___ Text passage

A sudden Bacolod weekend.

{ PHOTO HEAVY! Also, a very long post! }

Well.. I seem to have a horrible habit of not posting regularly on here anymore. But I suppose, it’s not too late to post. I don’t really expect to have a regular readership or a hefty amount of subscribers.. so if you are still here, reading this, then thank you! I’m glad you think that my haphazard style of writing is still worth your time!

June 12 here in the Philippines is Independence Day. and since it falls on a Friday this year, it automatically makes the holiday a long weekend. I had been planning to go to Bacolod for a while, because my friends Gax and Chesra had suddenly bought tickets to Bacolod a couple of months ago and I was eager to tag along. Hahaha! (Even though I knew I have classes on Saturday. Yes. The life of a law school student..) I thought of it as a last hurrah for summer.

So, here goes.

I took the 3am Ceres aircon bus to Bacolod from the Dumaguete station. Why 3am, you may ask? Mainly because the trip takes SIX HOURS: 2 hours from Dumaguete to Mabinay, 2 hours from Mabinay to Kabankalan, and 2 hours from Kabankalan to Bacolod. If you check a map of Negros Island, it’s pretty much going from the southeast (Dumaguete) to northwest (Bacolod), cutting through numerous towns and cities, plus traversing a mountain road. Yes. A mountain road full of dizzying curves and turns and unpaved portions (because they were repairing the road).. ah. My friends were set to arrive around 1030am, and I thought better early than late, right?

______
___ Data provided

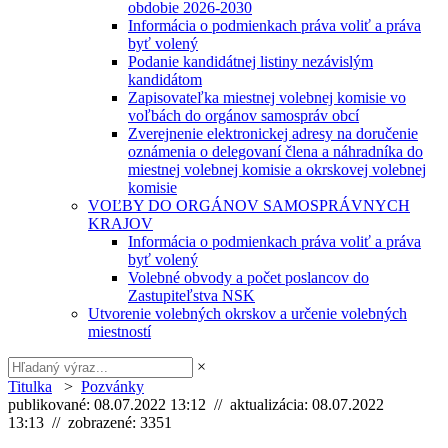
obdobie 2026-2030
Informácia o podmienkach práva voliť a práva
byť volený
Podanie kandidátnej listiny nezávislým
kandidátom
Zapisovateľka miestnej volebnej komisie vo
voľbách do orgánov samospráv obcí
Zverejnenie elektronickej adresy na doručenie
oznámenia o delegovaní člena a náhradníka do
miestnej volebnej komisie a okrskovej volebnej
komisie
VOĽBY DO ORGÁNOV SAMOSPRÁVNYCH
KRAJOV
Informácia o podmienkach práva voliť a práva
byť volený
Volebné obvody a počet poslancov do
Zastupiteľstva NSK
Utvorenie volebných okrskov a určenie volebných
miestností
×
Titulka
>
Pozvánky
publikované: 08.07.2022 13:12 // aktualizácia: 08.07.2022
13:13 // zobrazené: 3351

______

■ Work request
Reproduce the stretch of the Bacolod weekend post from "A sudden Bacolod weekend." through "So, here goes.".

■ Result of this exercise
A sudden Bacolod weekend.

{ PHOTO HEAVY! Also, a very long post! }

Well.. I seem to have a horrible habit of not posting regularly on here anymore. But I suppose, it’s not too late to post. I don’t really expect to have a regular readership or a hefty amount of subscribers.. so if you are still here, reading this, then thank you! I’m glad you think that my haphazard style of writing is still worth your time!

June 12 here in the Philippines is Independence Day. and since it falls on a Friday this year, it automatically makes the holiday a long weekend. I had been planning to go to Bacolod for a while, because my friends Gax and Chesra had suddenly bought tickets to Bacolod a couple of months ago and I was eager to tag along. Hahaha! (Even though I knew I have classes on Saturday. Yes. The life of a law school student..) I thought of it as a last hurrah for summer.

So, here goes.